Your credit utilization ratio measures how much of your available revolving credit you’re using at once. As that ratio rises, your credit score has the potential to dip. So you’re better off trying to make payments on your credit cards beyond the minimum amounts required. Doing so could also limit the amount of interest you end up accumulating.

2. Paying off installment loans

There may come a point when you’re done paying off your mortgage, or you’re finally able to shed the car loan you’ve been paying for years. You’d think that paying off a large loan would, if anything, help your credit score. But unfortunately, the opposite might hold true.

When you pay off a long-standing loan, it reduces the average length of your open accounts. That could cause your score to take a hit. Plus, if you pay off an installment loan and are left with only credit cards as your open accounts, it could lead to a less favorable credit mix — which is another reason your score might go down.

This isn’t to say that you shouldn’t pay off an installment loan as you’re supposed to. Rather, the point is to be mindful of the impact it might have on your credit score so you’re not thrown for a loop.

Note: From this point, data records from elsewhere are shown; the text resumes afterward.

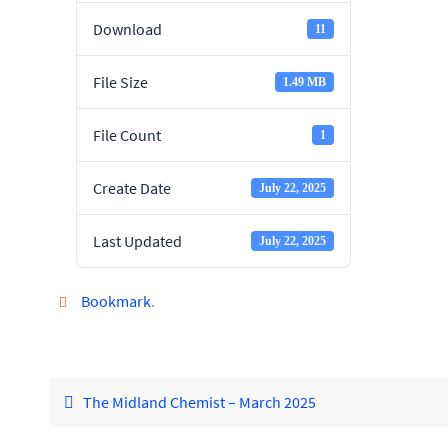
Download
11
File Size
1.49 MB
File Count
1
Create Date
July 22, 2025
Last Updated
July 22, 2025
Bookmark
.
The Midland Chemist – March 2025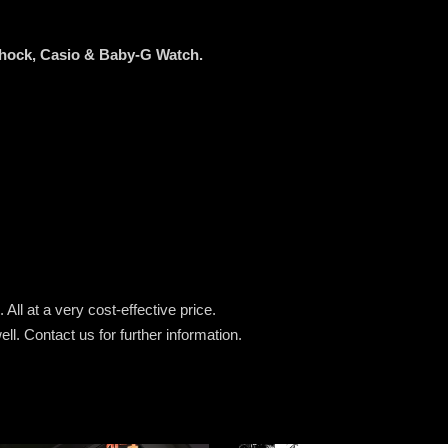
Shock, Casio & Baby-G Watch.
All at a very cost-effective price.
ell.
Contact us for further information.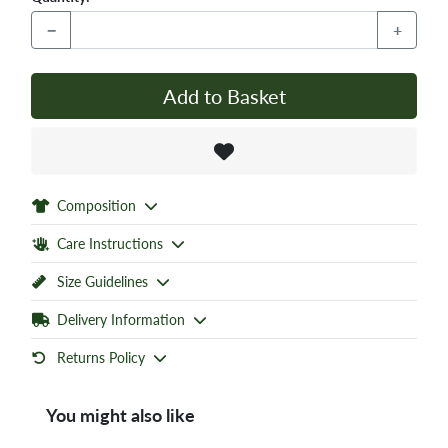
−
+
Add to Basket
Composition
Care Instructions
Size Guidelines
Delivery Information
Returns Policy
You might also like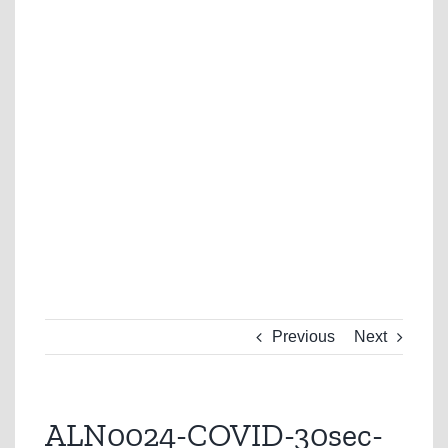
Previous
Next
ALN0024-COVID-30sec-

3. Applying for too many new credit cards in short order

Each time you apply for credit, a hard inquiry is done on your credit report. A single hard inquiry shouldn’t cause much damage to your credit score, as it may only reduce it by a handful of points. It’s when you apply for too many new credit cards in short order that more damage can occur, since in that case, you may be looking at multiple hits to your credit score in a row.

A better bet is to space out credit card applications by 90 to 180 days. That might also make it so you’re better able to take advantage of the sign-up bonuses your new cards have to offer.

Great credit could do a lot of awesome things for your finances. Be mindful of the factors that could cause your credit score to take a dive unexpectedly and try to avoid them when possible. In some cases, such as paying off a loan, things may be out of your hands. But at least now you know what to expect.